Microthamnion is a genus of green algae in the family Microthamniaceae. It is found in freshwater habitats around the world, preferably with low levels of pollution; it is typically attached to solid substrates.

==Description==
Microthamnion consists of a microscopic, branched system of erect filaments. The filaments are uniseriate, with cylindrical cells; terminal cells are obtuse. Cells range from 1-5 μm wide and 2-15 times longer than wide. New branches form just underneath the cross-walls connecting cells. Cells are uninucleate (i.e. with one nucleus with a parietal chloroplast and no visible pyrenoids.

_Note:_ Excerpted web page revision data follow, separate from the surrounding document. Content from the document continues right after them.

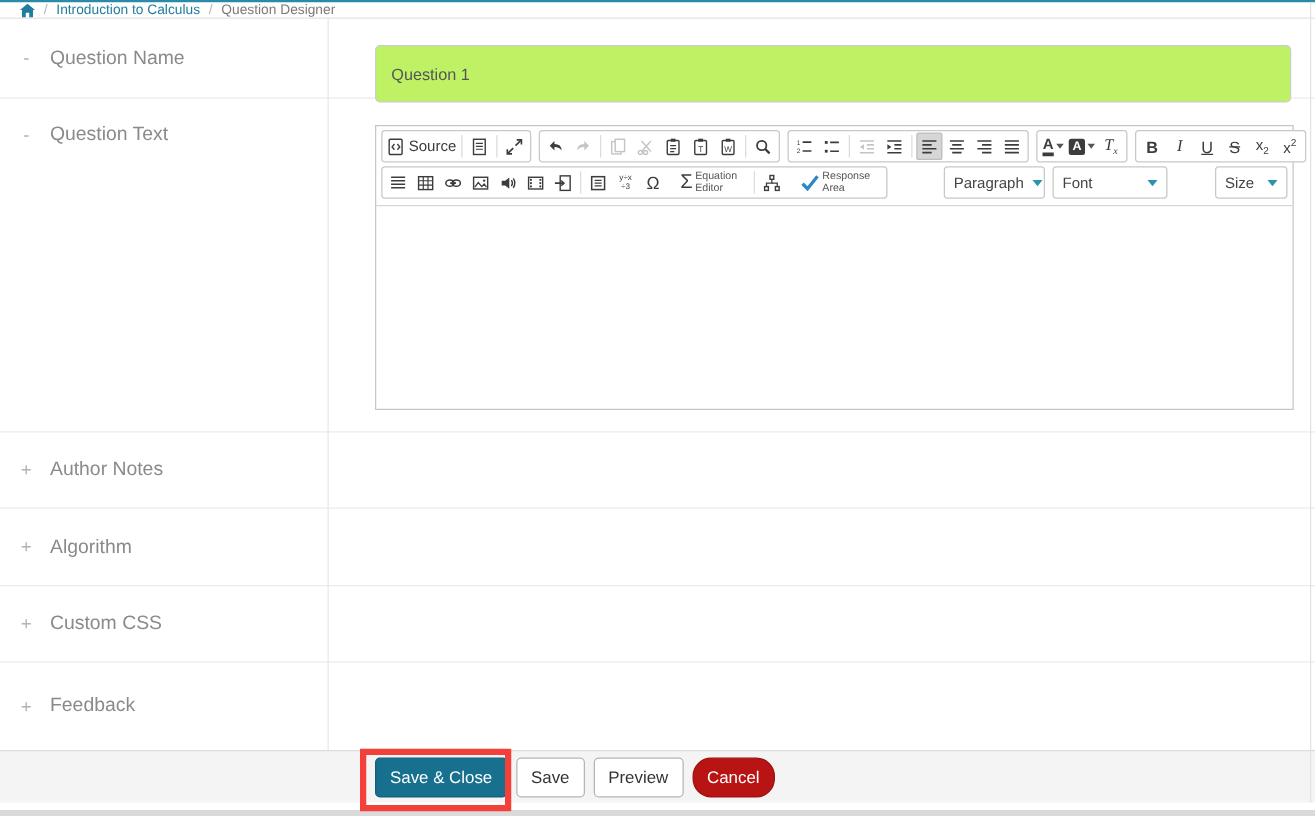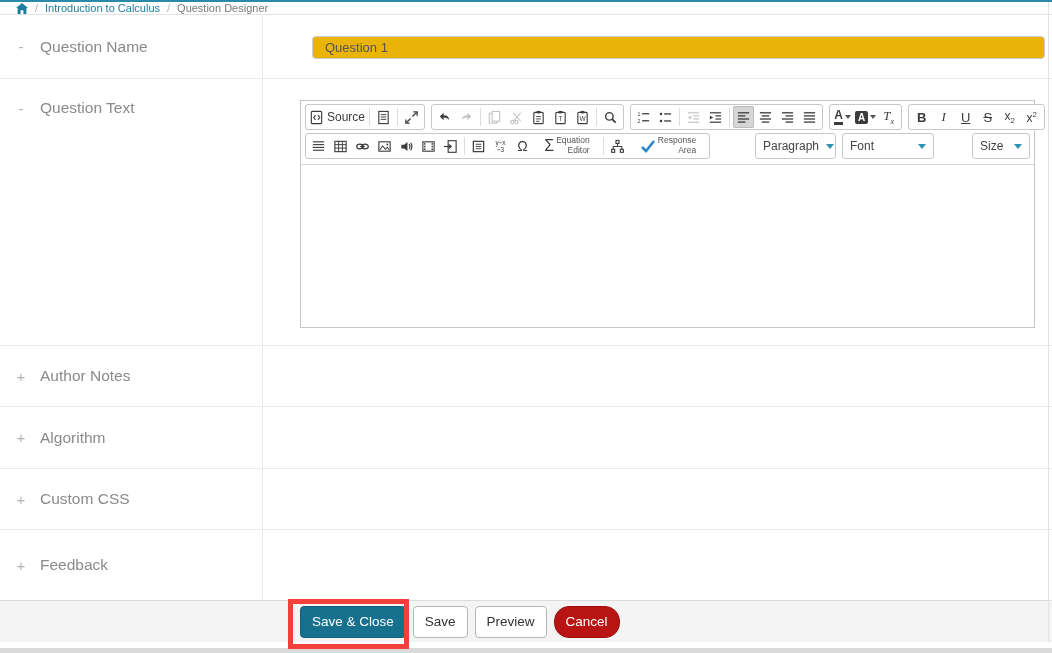"Question 1" .qname-input { background: #eab308 -> #bef264; height: 23px -> 46px; left: 312px -> 300px }
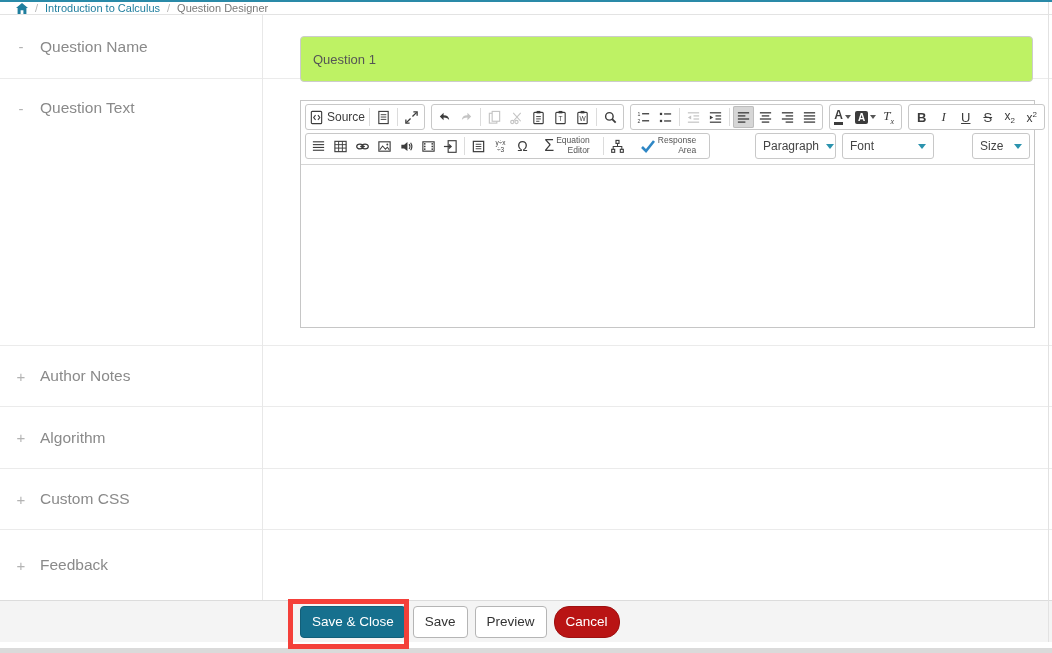"Equation" .two-line { text-align: right -> left }
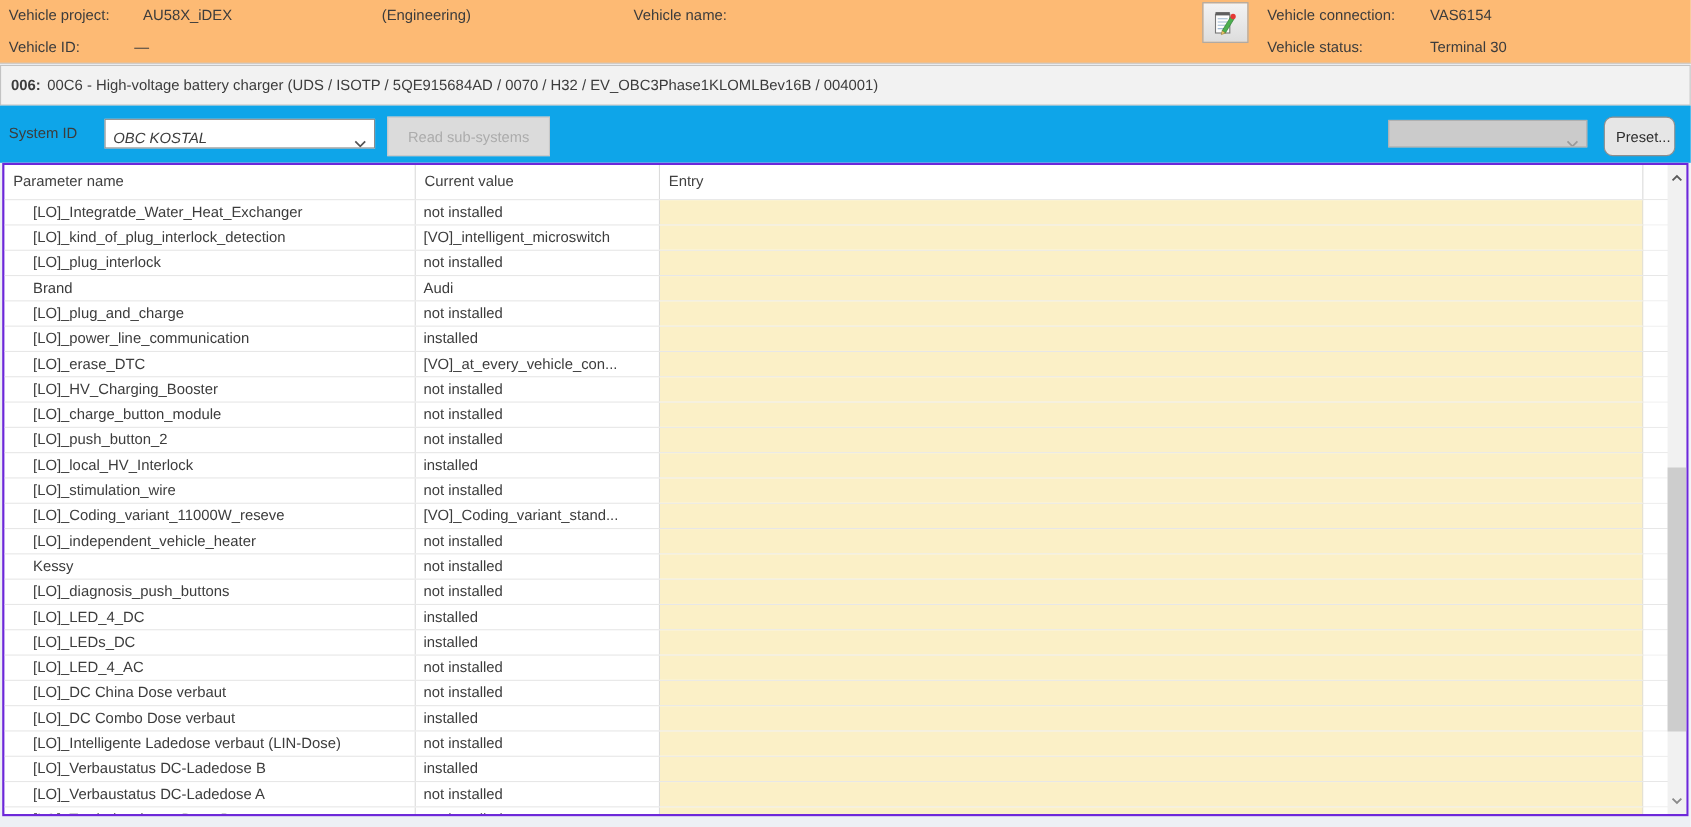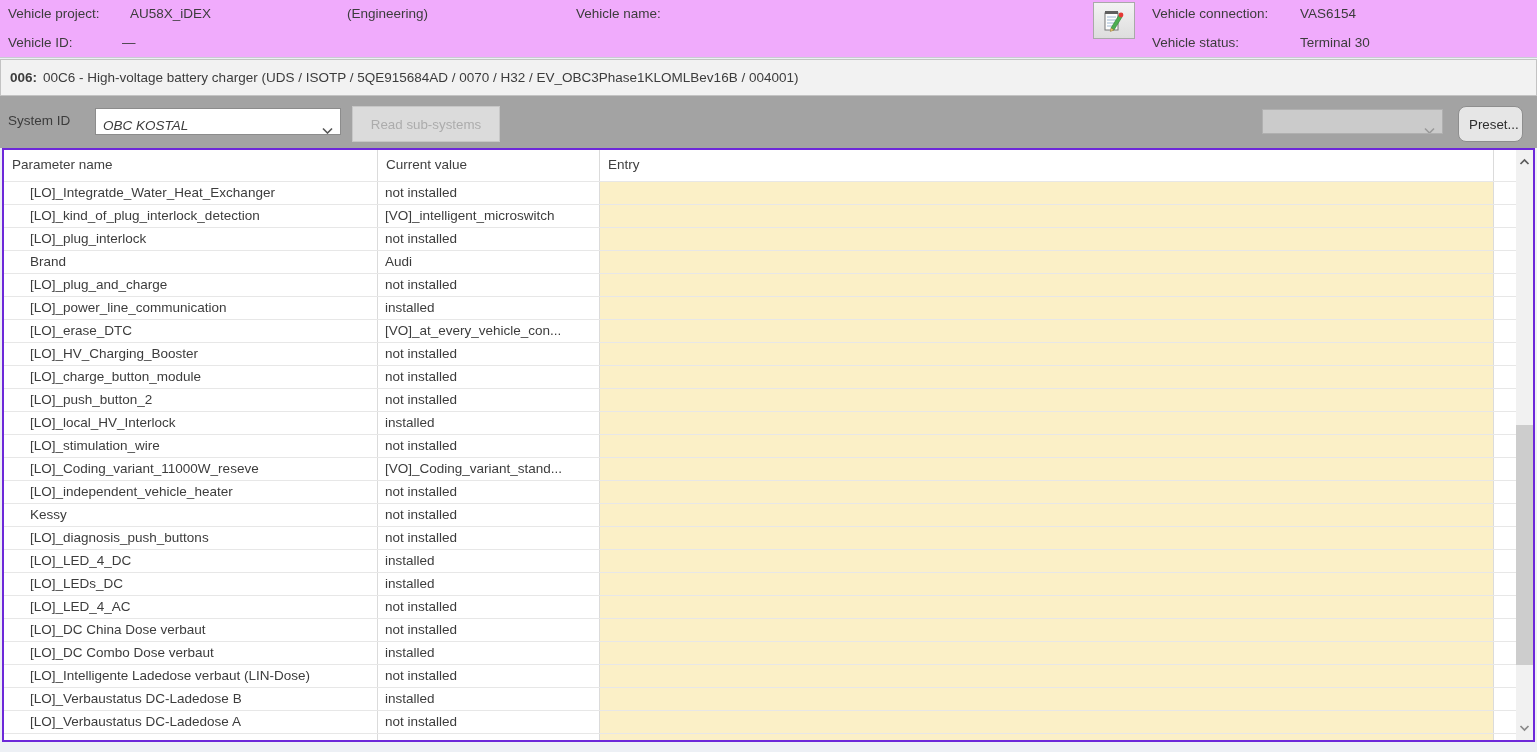"Vehicle project:" .top-header { background: #f0abfc -> #fdba74 }
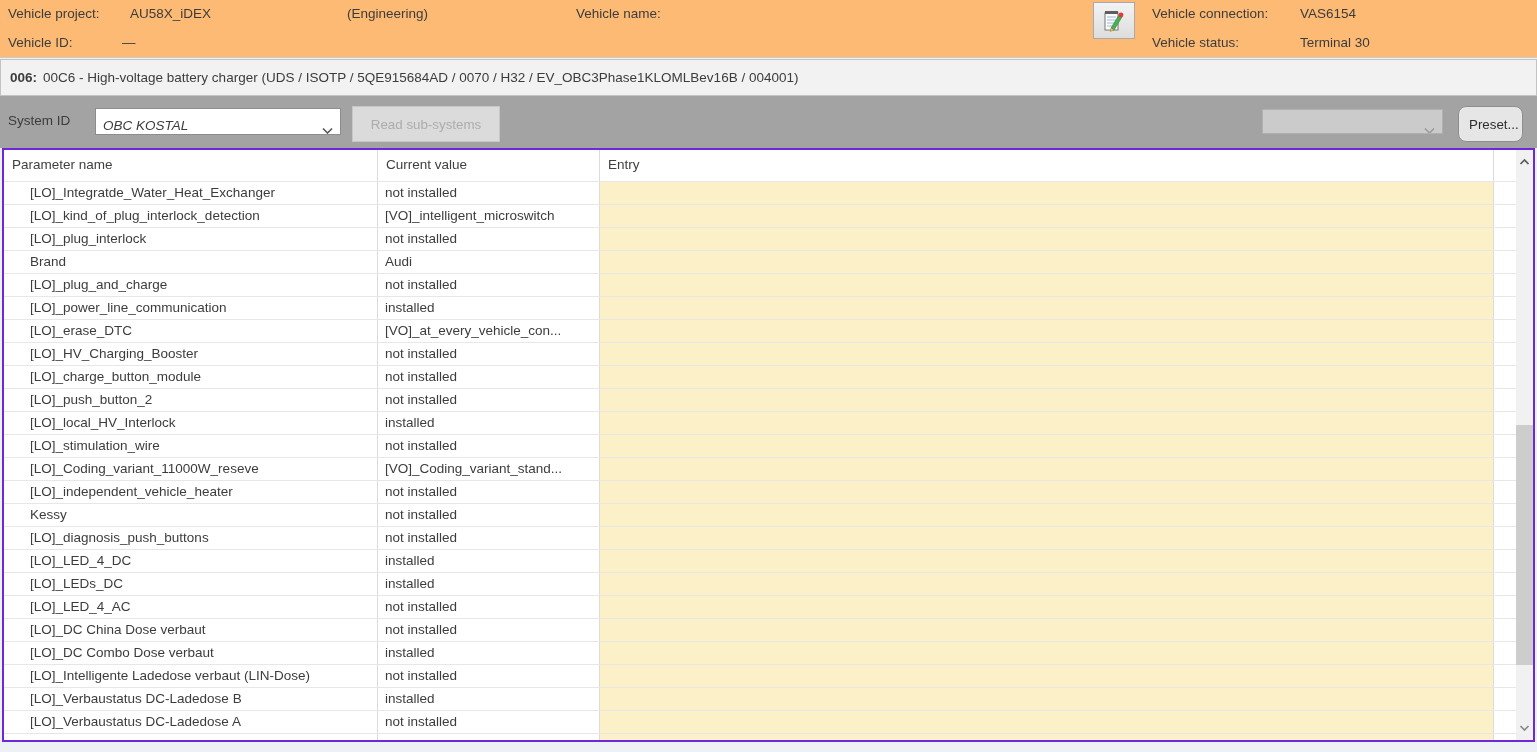"System ID" .toolbar { background: #a3a3a3 -> #0ea5e9 }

Reproduction occurs asexually via the formation of bottle-shaped zoospores, which are formed in vegetative cells that develop into sporangia. Typically this occurs in the terminal cells, but any cell except for the most basal may produce zoospores. The zoospores have two flagella and up to 32 are produced per sporangial cell.

==Taxonomy==
Microthamnion was first described by Carl Nägeli in 1849 in Friedrich Traugott Kützing's work Species algarum. It is recognized as a well-defined genus, but its placement has varied. Initially placed in the family Ulotrichaceae, at times, it has been placed in Trentepohliaceae and Chaetophoraceae until finally being placed in its own family. Currently, it is placed within its own family and order in the class Trebouxiophyceae.

The species-level taxonomy of this genus is unclear, since individuals display a wide range of morphological variation. Many names have been given to forms which may be mere growth forms and not taxonomically informative. As a consequence, opinions on the number of species vary widely, ranging from as few as one very polymorphic species to as many as fourteen putative species.